(1+2x)^n=1+2nx+n(n-1)/2*4x^2+n(n-1)(n-2)/6*8x^3+...+n(n-1)(...)(n-m+1)/m!(2x)^m (up to mth term).
If we take two consecutive terms m-1 and m, a[m-1]x^(m-1) and a[m]x^m, we can relate the terms:
mth term: n(n-1)(...)(n-m+1)/m!(2x)^m
(m-1)th term: n(n-1)(...)(n-m)/(m-1)!(2x)^(m-1)
mth term/(m-1)th term=(n-m+1)/m * 2x=3/2.

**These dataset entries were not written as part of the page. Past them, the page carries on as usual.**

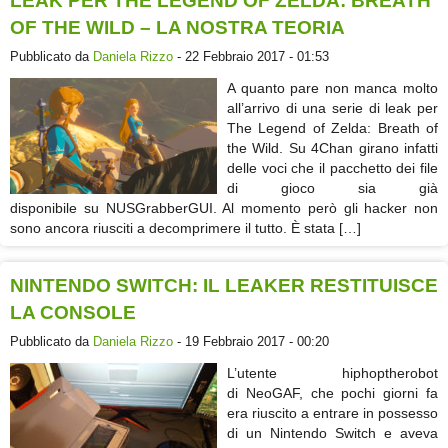
LEAK PER THE LEGEND OF ZELDA: BREATH
OF THE WILD – LA NOSTRA TEORIA
Pubblicato da
Daniela Rizzo
- 22 Febbraio 2017 - 01:53
A quanto pare non manca molto
all’arrivo di una serie di leak per
The Legend of Zelda: Breath of
the Wild. Su 4Chan girano infatti
delle voci che il pacchetto dei file
di gioco sia già
disponibile su NUSGrabberGUI. Al momento però gli hacker non
sono ancora riusciti a decomprimere il tutto. È stata […]
NINTENDO SWITCH: IL LEAKER RESTITUISCE
LA CONSOLE
Pubblicato da
Daniela Rizzo
- 19 Febbraio 2017 - 00:20
L’utente hiphoptherobot
di NeoGAF, che pochi giorni fa
era riuscito a entrare in possesso
di un Nintendo Switch e aveva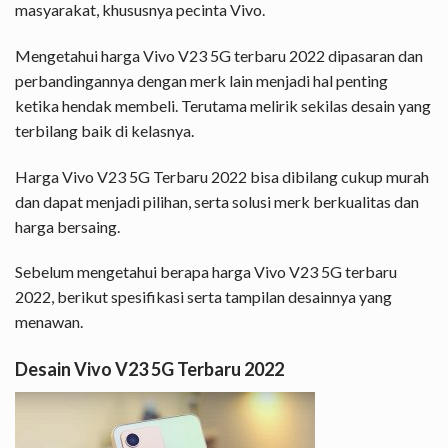
masyarakat, khususnya pecinta Vivo.
Mengetahui harga Vivo V23 5G terbaru 2022 dipasaran dan
perbandingannya dengan merk lain menjadi hal penting
ketika hendak membeli. Terutama melirik sekilas desain yang
terbilang baik di kelasnya.
Harga Vivo V23 5G Terbaru 2022 bisa dibilang cukup murah
dan dapat menjadi pilihan, serta solusi merk berkualitas dan
harga bersaing.
Sebelum mengetahui berapa harga Vivo V23 5G terbaru
2022, berikut spesifikasi serta tampilan desainnya yang
menawan.
Desain Vivo V23 5G Terbaru 2022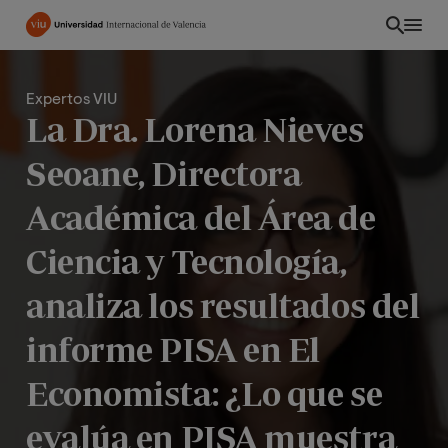
Pasar
al
contenido
principal
Expertos VIU
La Dra. Lorena Nieves
Seoane, Directora
Académica del Área de
Ciencia y Tecnología,
analiza los resultados del
informe PISA en El
ES
Economista: ¿Lo que se
evalúa en PISA muestra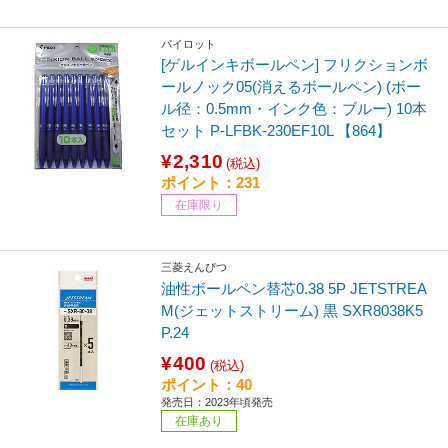
パイロット
[ゲルインキボールペン] フリクションボ
ールノック05(消えるボールペン) (ボー
ル径：0.5mm・インク色：ブルー) 10本
セット P-LFBK-230EF10L 【864】
¥2,310
(税込)
ポイント：231
在庫限り
三菱えんぴつ
油性ボールペン替芯0.38 5P JETSTREA
M(ジェットストリーム) 黒 SXR8038K5
P.24
¥400
(税込)
ポイント：40
発売日：2023年頃発売
在庫あり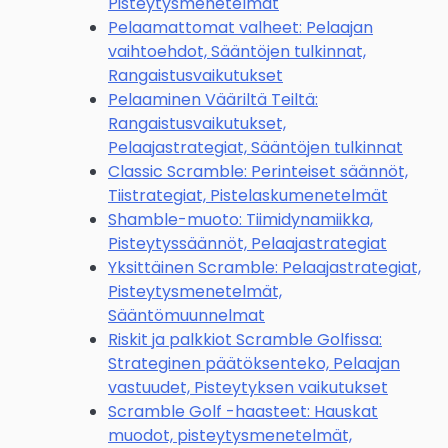
Pisteytysmenetelmät
Pelaamattomat valheet: Pelaajan
vaihtoehdot, Sääntöjen tulkinnat,
Rangaistusvaikutukset
Pelaaminen Vääriltä Teiltä:
Rangaistusvaikutukset,
Pelaajastrategiat, Sääntöjen tulkinnat
Classic Scramble: Perinteiset säännöt,
Tiistrategiat, Pistelaskumenetelmät
Shamble-muoto: Tiimidynamiikka,
Pisteytyssäännöt, Pelaajastrategiat
Yksittäinen Scramble: Pelaajastrategiat,
Pisteytysmenetelmät,
Sääntömuunnelmat
Riskit ja palkkiot Scramble Golfissa:
Strateginen päätöksenteko, Pelaajan
vastuudet, Pisteytyksen vaikutukset
Scramble Golf -haasteet: Hauskat
muodot, pisteytysmenetelmät,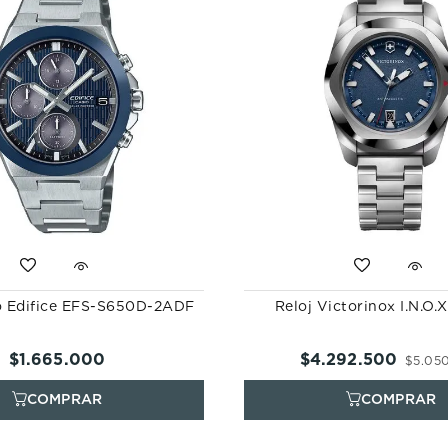
io Edifice EFS-S650D-2ADF
Reloj Victorinox I.N.O.
$
1
.
665
.
000
$
4
.
292
.
500
$
5
.
05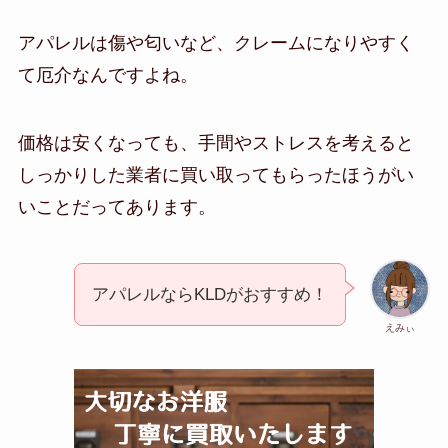
アパレルは傷や匂いなど、クレームになりやすく
て厄介なんですよね。
価格は安くなっても、手間やストレスを考えると
しっかりした業者に買い取ってもらったほうがい
いことだってあります。
アパレルならKLDがおすすめ！
えみぃ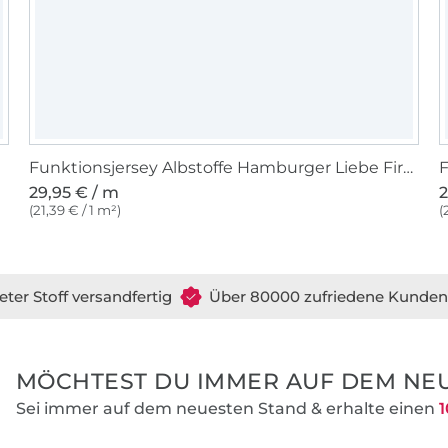
Funktionsjersey Albstoffe Hamburger Liebe Fire Circles, pink
29,95 € / m
2
(21,39 € / 1 m²)
(
eter Stoff versandfertig
Über 80000 zufriedene Kunden
MÖCHTEST DU IMMER AUF DEM NEU
Sei immer auf dem neuesten Stand & erhalte einen
1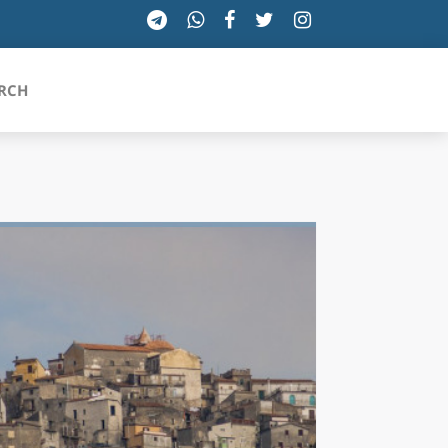
RCH
SICILIA
TOSCANA
TRENTINO-ALTO ADIGE
UMBRIA
VALLE D'AOSTA
VENETO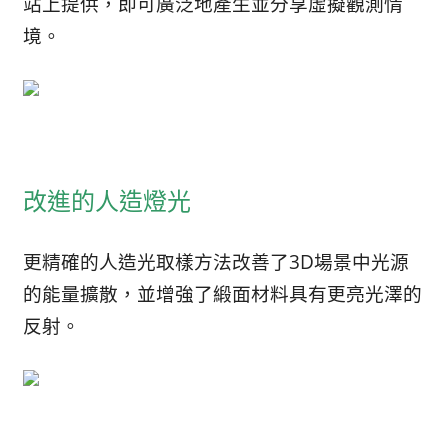
站上提供，即可廣泛地產生並分享虛擬觀測情
境。
改進的人造燈光
更精確的人造光取樣方法改善了3D場景中光源
的能量擴散，並增強了緞面材料具有更亮光澤的
反射。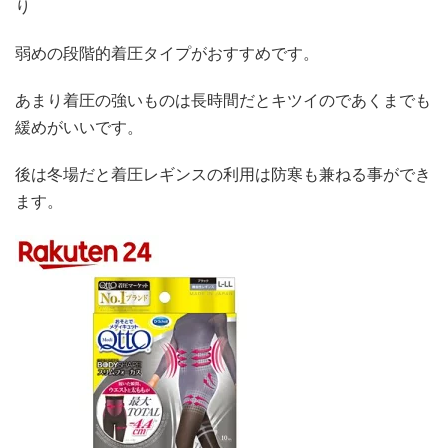
り
弱めの段階的着圧タイプがおすすめです。
あまり着圧の強いものは長時間だとキツイのであくまでも
緩めがいいです。
後は冬場だと着圧レギンスの利用は防寒も兼ねる事ができ
ます。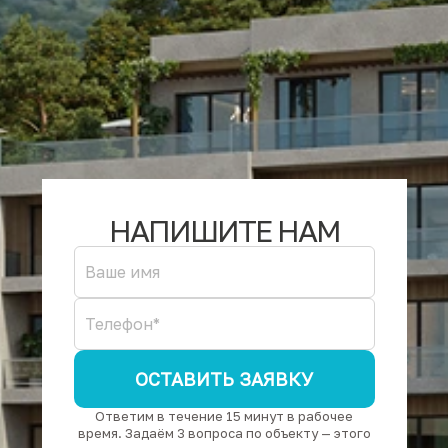
НАПИШИТЕ НАМ
ОСТАВИТЬ ЗАЯВКУ
Ответим в течение 15 минут в рабочее
время. Задаём 3 вопроса по объекту — этого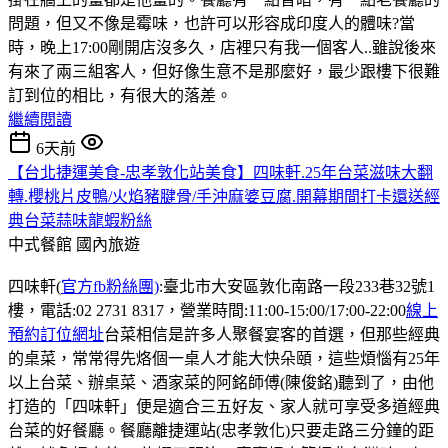
問題，但又不像是霉味，也許可以形容成印度人的體味?當
時，晚上17:00剛開店沒多久，店裡只有我一個客人..雖說後來
有來了兩三組客人，但好像生意不是那麼好，最少跟樓下很難
訂到位的相比，有很大的落差。
繼續閱讀
6天前
【台北捷運美食-忠孝敦化站美食】四味軒.25年台菜滋味大翻
轉.櫻桃片皮鴨/火焰豬腱骨/手沖麻婆豆腐.開幕期間打卡還送經
典台菜蒜味龍蝦粉絲
中式餐館
國內旅遊
四味軒(
官方fb粉絲團)
:臺北市大安區敦化南路一段233巷32號1
樓，電話:02 2731 8317，營業時間:11:00-15:00/17:00-22:00
線上
預約訂位網址
台菜相信是許多人聚餐宴客的首選，但那些經典
的桌菜，常常得先烙個一桌人才能大快朵頤，這些煩惱有25年
以上台菜、辦桌菜、酒家菜的阿銘師傅(陳俊銘)聽到了，由他
打造的「四味軒」便是適合三五好友、家人就可享受多道經典
台菜的好餐廳。餐廳離捷運站(忠孝敦化)只要走路三分鐘的距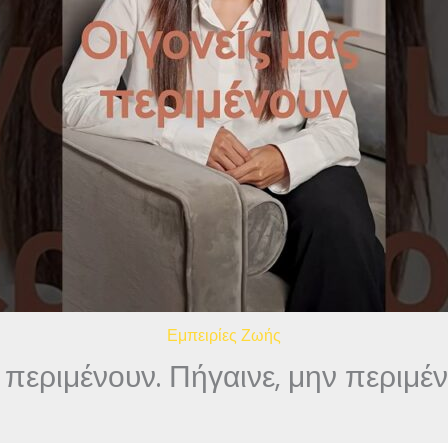
Εμπειρίες Ζωής
 περιμένουν. Πήγαινε, μην περιμένε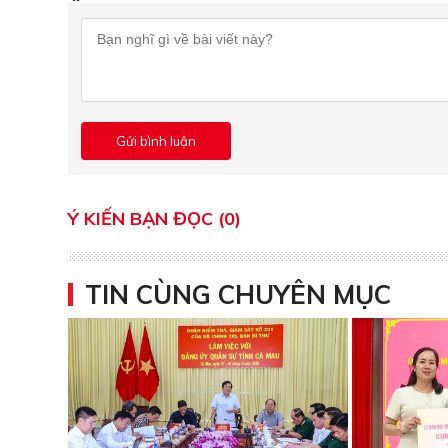
Ý KIẾN BẠN ĐỌC (0)
TIN CÙNG CHUYÊN MỤC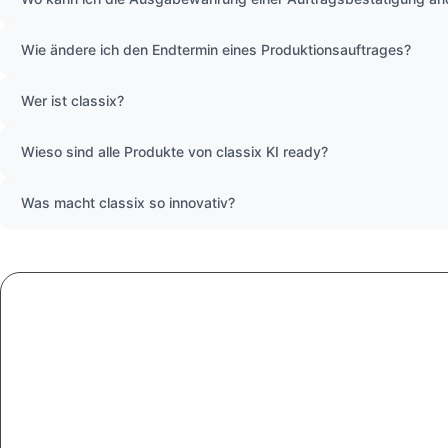
Wie ändere ich den Endtermin eines Produktionsauftrages?
Wer ist classix?
Wieso sind alle Produkte von classix KI ready?
Was macht classix so innovativ?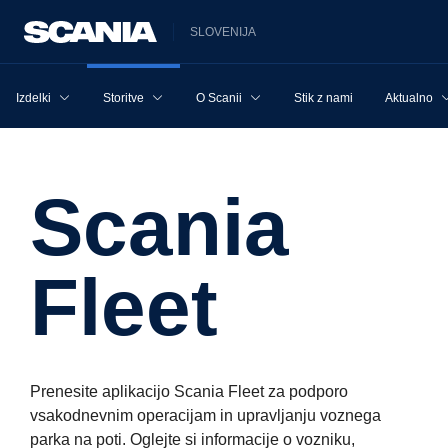
SLOVENIJA
Izdelki
Storitve
O Scanii
Stik z nami
Aktualno
Scania
Fleet
Prenesite aplikacijo Scania Fleet za podporo
vsakodnevnim operacijam in upravljanju voznega
parka na poti. Oglejte si informacije o vozniku,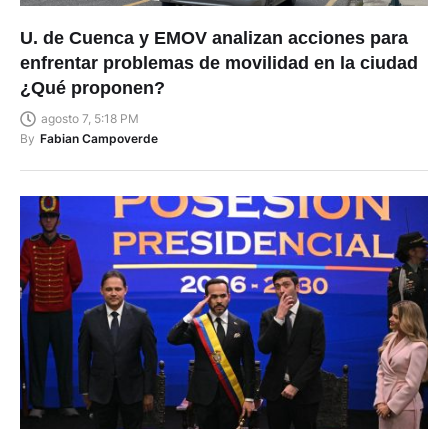
U. de Cuenca y EMOV analizan acciones para
enfrentar problemas de movilidad en la ciudad
¿Qué proponen?
agosto 7, 5:18 PM
By
Fabian Campoverde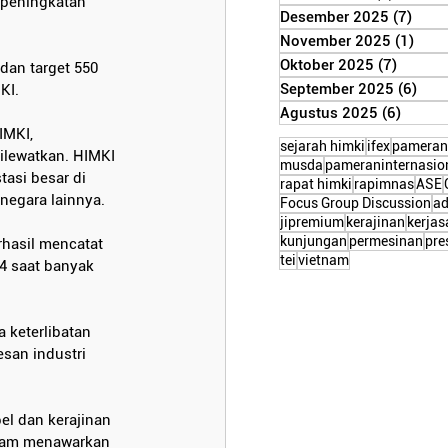
 peningkatan 
Desember 2025
(7)
7 po
November 2025
(1)
1 po
Oktober 2025
(7)
7 post
dan target 550 
September 2025
(6)
6 po
KI.
Agustus 2025
(6)
6 post
IMKI, 
sejarah himki
ifex
pameran
ilewatkan. HIMKI 
musda
pameraninternasio
asi besar di 
rapat himki
rapimnas
ASE
negara lainnya.
Focus Group Discussion
a
jipremium
kerajinan
kerja
kunjungan
permesinan
pre
rhasil mencatat 
tei
vietnam
4 saat banyak 
keterlibatan 
san industri 
el dan kerajinan 
tnam menawarkan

(2x)^m=2^m*x^m and (2x)^(m-1)=2^(m-1)*x^(m-1). So there is a factor of 2 between two consecutive powers of x.
Therefore 2(n-m+1)/m=3/2; 4n-4m+4=3m; 4n-7m+4=0 QED.
Therefore m=(4n+4)/7 so 4n+4=4(n+1) has to be a multiple of 7, i.e., n+1 must be a multiple of 7, so n=6 is the lowest value, and m=4.
CHECK Coefficients when n=6 are 1 6 15 20 15 6 1 (coefficients of (2x)), and m starts from 0 because (2x)^0=1, the first term.
When we include the factor of 2 we get: 1 12 60 160 240 192 64. When m=4 we have 160 and 240 as consecutive terms and 240/160=3/2.